Make the script executable:

sudo chmod 750 /etc/network/if-up.d/routes

Restart networking (your SSH connection may break; reconnect if needed):

sudo systemctl restart networking

Set name server (if not already configured):

sudo nano /etc/resolv.conf

nameserver 8.8.8.8
nameserver 8.8.4.4

2.3. Configuration of the Second Host

We have 1 NIC (enp0s3 - 10.X.X.X network).

Clear the /etc/network/interfaces file:

sudo nano /etc/network/interfaces

Set as below:

source /etc/network/interfaces.d/*
auto lo
iface lo inet loopback

Configure NIC:

enp0s3 (10.1.1.198/8):

sudo nano /etc/network/interfaces.d/enp0s3

auto enp0s3
iface enp0s3 inet static
  address 10.1.1.198/8
  broadcast 10.255.255.255
  network 10.0.0.0
  gateway 10.1.1.1

Define route:

Create a script file to add the route when the interface comes up:

sudo nano /etc/network/if-up.d/routes

Fill as below:

#!/bin/sh
if [ "$IFACE" = "enp0s3" ]; then
  ip route del 192.168.1.0/24 via 10.1.1.196 dev enp0s3
  ip route add 192.168.1.0/24 via 10.1.1.196 dev enp0s3
fi

Make the script executable:

sudo chmod 750 /etc/network/if-up.d/routes

Restart networking (your SSH connection may break; reconnect if needed):

sudo systemctl restart networking

Set name servers (if not already configured):

sudo nano /etc/resolv.conf

nameserver 8.8.8.8
nameserver 8.8.4.4

2.4. Notes

The host in the first network can ping the host in the other network now, and vice versa.

Try on the first host (192.168.1.197)

ping 10.1.1.198

Try on the second host (10.1.1.198)

ping 192.168.1.197

For a host to connect to another host on the other network, routing must be defined on both hosts.

3. NIC Bonding

Network Interface Card (NIC) bonding involves using two or more NICs together to achieve redundancy and/or increased throughput.

The most commonly used bonding modes are:

Active Backup: Also known as failover mode.
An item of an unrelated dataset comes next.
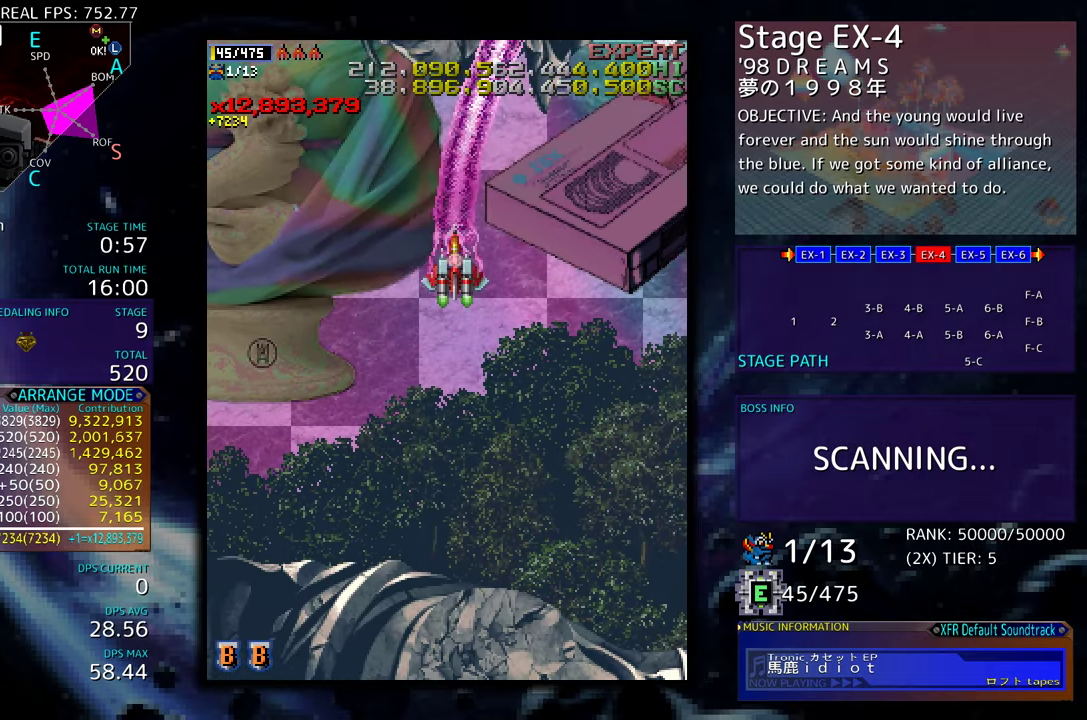
{"buttons": ["DPAD_DOWN", "DPAD_LEFT"], "events": [[33, "DPAD_UP", "up"], [100, "DPAD_DOWN", "down"], [400, "DPAD_RIGHT", "up"], [483, "DPAD_LEFT", "down"]]}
In this mode, one interface is active while the other interfaces remain in standby mode. If the active interface fails, one of the standby interfaces takes over. It provides redundancy but does not offer load balancing.
Balance-rr (Round-Robin): Packets are transmitted sequentially across the bonded interfaces in a round-robin fashion. This provides load balancing and increased throughput, but does not provide fault tolerance.
Balance-xor: Combines the MAC addresses of the interfaces and applies an XOR operation to determine the outgoing interface. It provides load balancing and fault tolerance, but requires switch support for optimal performance.
Broadcast: All packets are sent on all interfaces. This mode is typically used when the switch does not support other bonding modes. It provides fault tolerance but not load balancing.

All examples below use 2 NICs (enp0s3 and enp0s8) on the same network (192.168.1.X).

3.0. Preliminary Steps

Before configuring bonding of any type, there are some necessary preliminary steps.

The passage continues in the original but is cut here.